1. Field of the Invention
The present invention relates to a gas decompression device for fuel cell system which is used for decompressing fuel gas or oxidizing gas supplied to a fuel cell in fuel cell system.
2. Description of Related Art
JP Laid-open Patent Publication No. 2002-373682 (pp. 3–6, FIG. 1 and FIG. 2) discloses a conventional gas decompression device. Fuel cell system disclosed in No. 2002-373682 employs a regulator for reducing pressure of fuel gas (hydrogen gas) supplied to a fuel cell depending on pressure of air supplied to the fuel cell. The regulator comprises a pneumatic proportional pressure control valve wherein air supplied from an air compressor to a fuel cell is used, and a pressure signal of the supplied air is inputted so that pressure of hydrogen gas at an outlet (outlet pressure) should be reduced to a predetermined range of pressure depending on the pressure signal. Generally, this type of regulator has a diaphragm connected to a valve body and a spring such as pressure control spring and adjusts gas pressure by regulating opening of the valve body wherein resultant force of force on the diaphragm by gas and urging force of the spring is balanced.

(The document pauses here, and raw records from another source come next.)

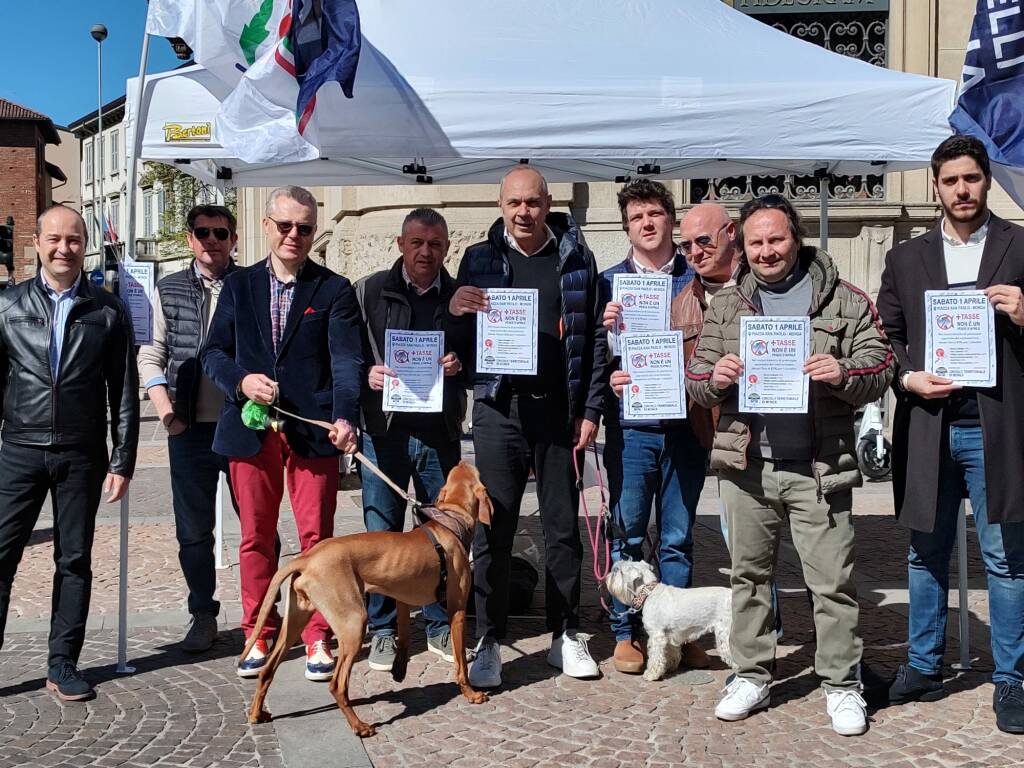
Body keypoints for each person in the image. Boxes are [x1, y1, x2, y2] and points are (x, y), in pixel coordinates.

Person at [685, 194, 893, 736]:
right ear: (741, 244)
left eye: (776, 239)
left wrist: (842, 372)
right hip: (748, 467)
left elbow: (881, 365)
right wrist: (717, 381)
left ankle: (843, 685)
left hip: (818, 467)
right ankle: (751, 673)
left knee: (831, 584)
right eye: (756, 242)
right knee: (748, 577)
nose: (766, 251)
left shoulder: (843, 299)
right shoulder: (727, 305)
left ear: (795, 237)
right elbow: (696, 379)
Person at [876, 135, 1024, 734]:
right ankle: (922, 663)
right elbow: (885, 335)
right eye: (950, 181)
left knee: (1007, 560)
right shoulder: (906, 258)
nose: (962, 190)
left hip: (999, 426)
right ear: (934, 187)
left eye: (972, 178)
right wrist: (909, 376)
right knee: (924, 553)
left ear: (987, 180)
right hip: (930, 427)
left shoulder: (1020, 245)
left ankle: (1011, 678)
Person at [447, 166, 609, 686]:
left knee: (563, 528)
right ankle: (489, 639)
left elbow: (596, 343)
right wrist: (454, 310)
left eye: (533, 203)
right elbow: (459, 338)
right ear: (500, 205)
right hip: (499, 409)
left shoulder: (578, 257)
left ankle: (566, 634)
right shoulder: (478, 258)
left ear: (548, 203)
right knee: (494, 527)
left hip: (558, 408)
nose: (523, 212)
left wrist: (590, 409)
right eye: (514, 203)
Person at [202, 186, 362, 682]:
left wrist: (346, 417)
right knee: (256, 538)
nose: (295, 235)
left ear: (315, 231)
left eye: (305, 227)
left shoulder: (333, 289)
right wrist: (242, 382)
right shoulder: (239, 286)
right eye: (286, 225)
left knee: (318, 542)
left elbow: (346, 362)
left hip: (312, 434)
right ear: (267, 227)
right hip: (251, 433)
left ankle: (318, 635)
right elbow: (213, 354)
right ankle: (258, 631)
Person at [0, 204, 138, 701]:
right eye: (54, 239)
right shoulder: (7, 305)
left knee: (74, 560)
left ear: (87, 244)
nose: (64, 249)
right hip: (18, 450)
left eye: (74, 240)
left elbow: (123, 388)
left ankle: (63, 663)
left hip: (81, 454)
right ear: (36, 242)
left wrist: (123, 459)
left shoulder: (106, 310)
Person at [598, 181, 707, 674]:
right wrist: (608, 364)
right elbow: (585, 360)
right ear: (626, 226)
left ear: (671, 220)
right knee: (629, 534)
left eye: (656, 214)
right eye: (638, 216)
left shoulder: (697, 279)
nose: (648, 223)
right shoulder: (607, 284)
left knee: (679, 535)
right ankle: (627, 633)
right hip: (633, 426)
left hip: (687, 421)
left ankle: (680, 632)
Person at [354, 207, 465, 671]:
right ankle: (382, 629)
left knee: (442, 536)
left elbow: (483, 359)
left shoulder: (461, 296)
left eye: (435, 244)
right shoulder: (368, 291)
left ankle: (438, 622)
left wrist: (461, 367)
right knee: (382, 532)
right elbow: (344, 355)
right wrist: (368, 375)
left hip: (438, 432)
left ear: (446, 248)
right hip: (385, 432)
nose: (426, 252)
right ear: (400, 244)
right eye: (417, 242)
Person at [138, 204, 241, 653]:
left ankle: (264, 610)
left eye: (220, 232)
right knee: (193, 532)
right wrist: (166, 414)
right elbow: (150, 355)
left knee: (258, 527)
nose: (211, 240)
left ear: (233, 239)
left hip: (242, 428)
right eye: (202, 232)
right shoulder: (169, 289)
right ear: (190, 239)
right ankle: (203, 613)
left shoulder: (249, 285)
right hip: (189, 430)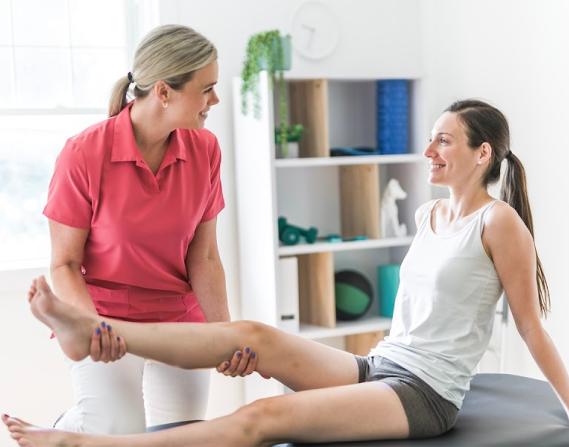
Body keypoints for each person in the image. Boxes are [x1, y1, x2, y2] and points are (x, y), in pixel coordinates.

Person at [5, 100, 569, 446]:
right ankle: (97, 331)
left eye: (443, 140)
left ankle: (83, 445)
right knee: (253, 336)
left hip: (424, 394)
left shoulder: (499, 223)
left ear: (482, 154)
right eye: (431, 139)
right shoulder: (430, 215)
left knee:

In the conventional regulator, load of the pressure control spring changes depending on displacement of the valve body (displacement of the diaphragm). As a result, outlet pressure changes accordingly. That is, when the diaphragm is displaced, the spring is transformed and urging force of the spring is changed in accordance with a spring constant. As shown in FIG. 9, direction of action is opposite to each other between gas pressure on the diaphragm and urging force of the pressure control spring, however, those forces decline as gas flow rate (opening of the valve body) increases. Therefore, as shown in FIG. 10, outlet pressure declines as gas flow rate (opening of the valve body) increases. Primarily, it is desirable that outlet pressure of a regulator for fuel cell system be constant irrespectively of large/small of gas flow rate. However, the conventional regulator cannot evade influence of a spring constant, and its outlet pressure declines in case large amount of hydrogen gas flows into the regulator.

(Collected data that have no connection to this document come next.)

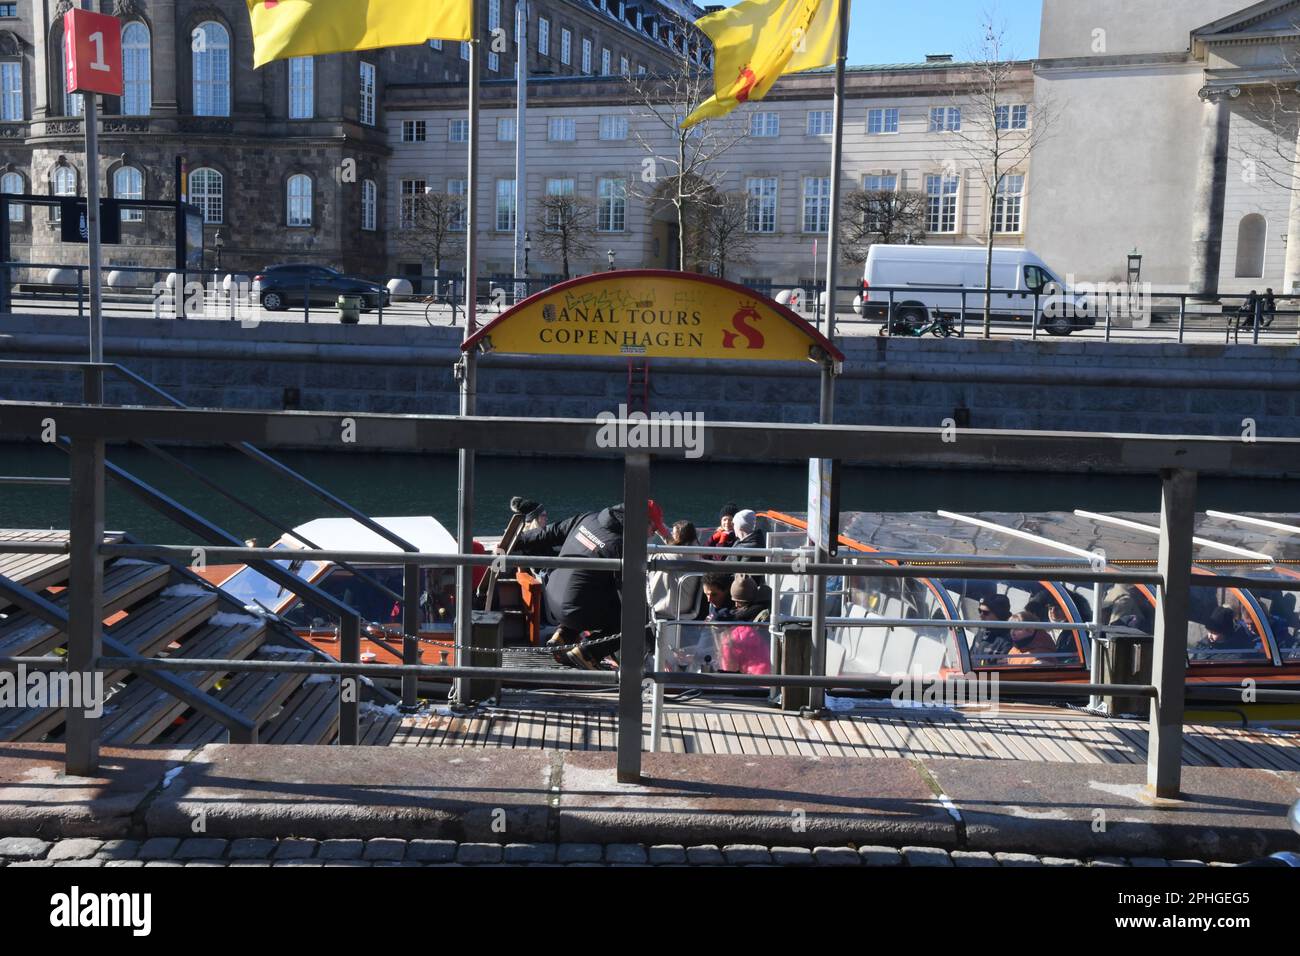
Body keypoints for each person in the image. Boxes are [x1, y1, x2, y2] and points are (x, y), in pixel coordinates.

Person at [512, 503, 628, 669]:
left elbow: (551, 532)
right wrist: (651, 636)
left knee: (585, 588)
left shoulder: (587, 518)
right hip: (574, 609)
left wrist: (518, 541)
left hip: (551, 597)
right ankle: (589, 652)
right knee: (631, 620)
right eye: (652, 528)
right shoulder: (619, 545)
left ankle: (564, 635)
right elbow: (625, 594)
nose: (652, 533)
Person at [1192, 605, 1258, 662]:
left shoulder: (1233, 655)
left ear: (1225, 633)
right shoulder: (1204, 644)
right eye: (1209, 631)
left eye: (1214, 633)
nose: (1210, 636)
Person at [970, 593, 1012, 666]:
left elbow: (998, 672)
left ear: (999, 614)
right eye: (979, 611)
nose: (981, 616)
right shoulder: (982, 629)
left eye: (985, 613)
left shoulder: (1007, 640)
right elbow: (970, 655)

Furthermore, in the conventional fuel cell system, pressure of air supplied from the air compressor to the regulator changes following up flow rate of air supplied from the air compressor to the fuel cell. Therefore, air pressure needed for the regulator cannot be supplied to the regulator separately. As a result, it is difficult to adjust outlet pressure of hydrogen gas in the regulator as desired.
Furthermore, a stop of the fuel cell system makes the valve body of the regulator enclosed completely, whereby, as shown in FIG. 10, outlet pressure obtained when gas flow rate is “0” becomes high. Therefore, there has been required pressure proof design to thicken devices to be arranged at the downstream side of the regulator. Such pressure proof design makes the entirety of a device grow in size and period of endurance tends to be shortened.